Stated task: Please reproduce word for word the stretch of the interview below from "KT: I went to" through "walk from First...".

=== Quoted text ===

KT: I went to Bailey Gatzert. Bailey Gatzert, Washington junior... well, at that time I was at Washington, it was called Eighth Grade Center, seventh and eighth grade only, it wasn't a junior high school.

TI: So that's a pretty long walk from First...

KT: Yeah, we used to walk from First and Washington up to Jackson, about a mile away, it was Twelfth Avenue.

TI: And then did you attend Japanese language school also?

KT: Yes.

TI: And which Japanese language school did you attend?

KT: The one on Weller Street, Fourteenth and Weller.

TI: Okay, so another few blocks away from, you had to go up there. And so describe like a typical day for you starting from the morning when you're at the hotel and going to school, Japanese school, returning. What would your typical day be like?

KT: Well, I guess in the morning, we would walk up to Bailey Gatzert school, and have our classes there. We would get out...

TI: But even before then, would you have breakfast?

KT: Yeah, we had breakfast at home. I don't really remember what our breakfast was. One thing I remember is when my brothers and sister were going to school, they were only given a ten cents allowance to put in the school banking system. When my brother Mas and myself were going to school, we were given twenty-five cents to put into allowance. And I think I went from twenty-five cents to fifty cents that I was putting in weekly into the school savings bank.

=== Provided data ===

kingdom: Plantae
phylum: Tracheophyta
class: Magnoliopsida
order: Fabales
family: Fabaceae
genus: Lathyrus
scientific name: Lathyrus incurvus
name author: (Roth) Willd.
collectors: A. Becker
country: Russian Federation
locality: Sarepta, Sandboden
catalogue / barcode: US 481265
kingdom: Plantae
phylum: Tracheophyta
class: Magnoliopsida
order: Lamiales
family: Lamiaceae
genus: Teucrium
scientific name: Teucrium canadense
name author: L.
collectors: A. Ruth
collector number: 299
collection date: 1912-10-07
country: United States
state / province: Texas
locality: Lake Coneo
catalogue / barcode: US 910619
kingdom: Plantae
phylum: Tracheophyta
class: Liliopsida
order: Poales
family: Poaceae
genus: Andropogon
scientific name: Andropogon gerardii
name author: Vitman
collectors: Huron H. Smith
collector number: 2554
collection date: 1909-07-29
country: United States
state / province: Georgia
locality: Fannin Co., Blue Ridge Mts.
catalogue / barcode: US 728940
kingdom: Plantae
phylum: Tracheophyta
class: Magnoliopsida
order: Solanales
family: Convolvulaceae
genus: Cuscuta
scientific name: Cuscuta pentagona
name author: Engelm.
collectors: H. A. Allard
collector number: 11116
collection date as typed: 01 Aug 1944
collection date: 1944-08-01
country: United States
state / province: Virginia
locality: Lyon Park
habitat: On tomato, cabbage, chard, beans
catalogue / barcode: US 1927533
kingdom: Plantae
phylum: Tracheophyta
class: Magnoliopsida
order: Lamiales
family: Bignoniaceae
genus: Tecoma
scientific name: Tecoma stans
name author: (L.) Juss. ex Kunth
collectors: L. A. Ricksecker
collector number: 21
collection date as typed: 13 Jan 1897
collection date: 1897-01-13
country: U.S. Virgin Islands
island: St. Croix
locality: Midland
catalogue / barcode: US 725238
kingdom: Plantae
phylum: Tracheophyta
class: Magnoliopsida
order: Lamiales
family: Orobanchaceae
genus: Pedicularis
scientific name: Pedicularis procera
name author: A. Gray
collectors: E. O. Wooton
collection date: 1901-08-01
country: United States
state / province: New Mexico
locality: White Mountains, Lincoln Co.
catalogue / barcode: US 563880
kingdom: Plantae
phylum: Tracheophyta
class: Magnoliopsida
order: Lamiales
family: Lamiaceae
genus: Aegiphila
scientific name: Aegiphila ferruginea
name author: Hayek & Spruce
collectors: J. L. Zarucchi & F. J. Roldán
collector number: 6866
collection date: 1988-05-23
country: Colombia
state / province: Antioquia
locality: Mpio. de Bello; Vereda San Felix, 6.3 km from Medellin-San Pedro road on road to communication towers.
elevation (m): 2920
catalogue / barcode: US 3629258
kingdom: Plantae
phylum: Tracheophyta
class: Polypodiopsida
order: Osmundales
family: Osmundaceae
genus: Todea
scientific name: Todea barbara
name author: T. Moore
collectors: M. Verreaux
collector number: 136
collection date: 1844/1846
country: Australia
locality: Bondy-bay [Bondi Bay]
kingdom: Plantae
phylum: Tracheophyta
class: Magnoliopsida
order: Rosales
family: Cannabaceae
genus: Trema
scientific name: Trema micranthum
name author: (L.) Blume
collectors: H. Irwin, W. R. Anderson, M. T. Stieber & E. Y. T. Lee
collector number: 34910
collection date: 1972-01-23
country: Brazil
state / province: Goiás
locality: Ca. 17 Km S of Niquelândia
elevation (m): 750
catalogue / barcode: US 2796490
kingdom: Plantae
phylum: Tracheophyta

===

Result of the task:
KT: I went to Bailey Gatzert. Bailey Gatzert, Washington junior... well, at that time I was at Washington, it was called Eighth Grade Center, seventh and eighth grade only, it wasn't a junior high school.

TI: So that's a pretty long walk from First...